LinkedIn has confirmed that at least some of the 6.5 million encrypted passwords leaked to the Web are from active LinkedIn users. The update follows this morning’s news that a cache of passwords purportedly from LinkedIn users had appeared earlier this week on a Russian hacker website.
On the company blog, LinkedIn Director Vicente Silveira writes:
We can confirm that some of the passwords that were compromised correspond to LinkedIn accounts. We are continuing to investigate this situation and here is what we are pursuing as far as next steps for the compromised accounts:
1. Members that have accounts associated with the compromised passwords will notice that their LinkedIn account password is no longer valid.
2. These members will also receive an email from LinkedIn with instructions on how to reset their passwords. There will not be any links in these emails. For security reasons, you should never change your password on any website by following a link in an email.

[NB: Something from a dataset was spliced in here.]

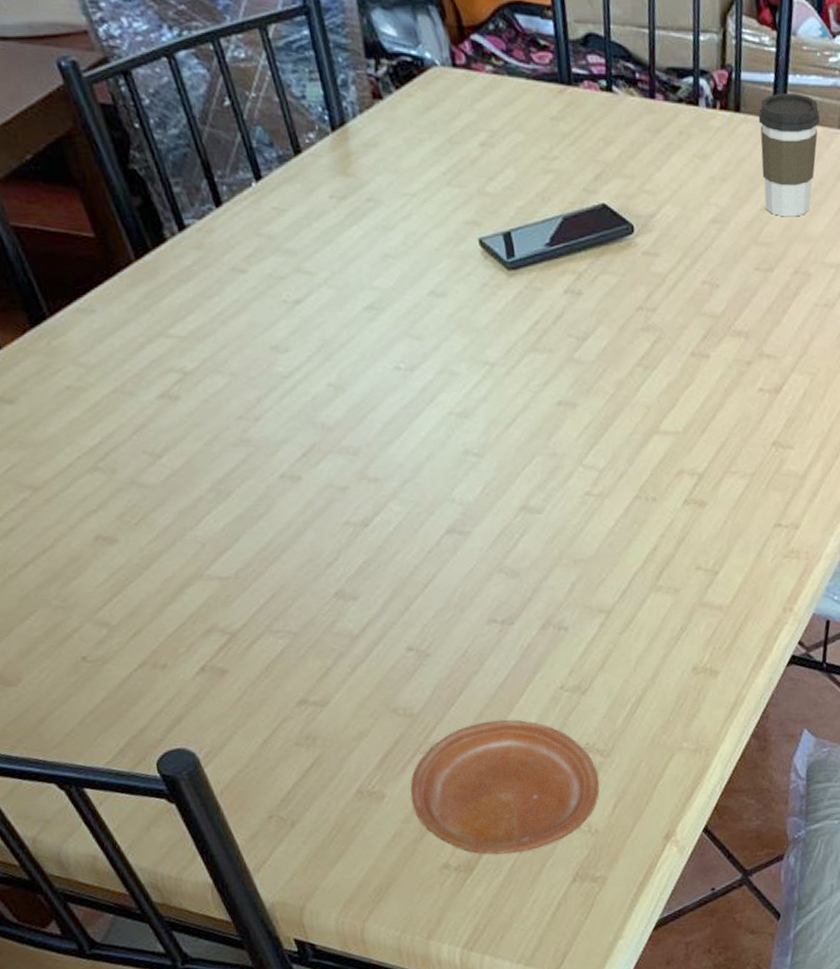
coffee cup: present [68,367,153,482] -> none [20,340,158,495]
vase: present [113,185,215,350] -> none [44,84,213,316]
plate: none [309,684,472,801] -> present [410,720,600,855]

3. These affected members will receive a second email from our Customer Support team providing a bit more context on this situation and why they are being asked to change their passwords.
It is worth noting that the affected members who update their passwords and members whose passwords have not been compromised benefit from the enhanced security we just recently put in place, which includes hashing and salting of our current password databases.
“We sincerely apologize for the inconvenience this has caused our members. We take the security of our members very seriously,” adds Silveira.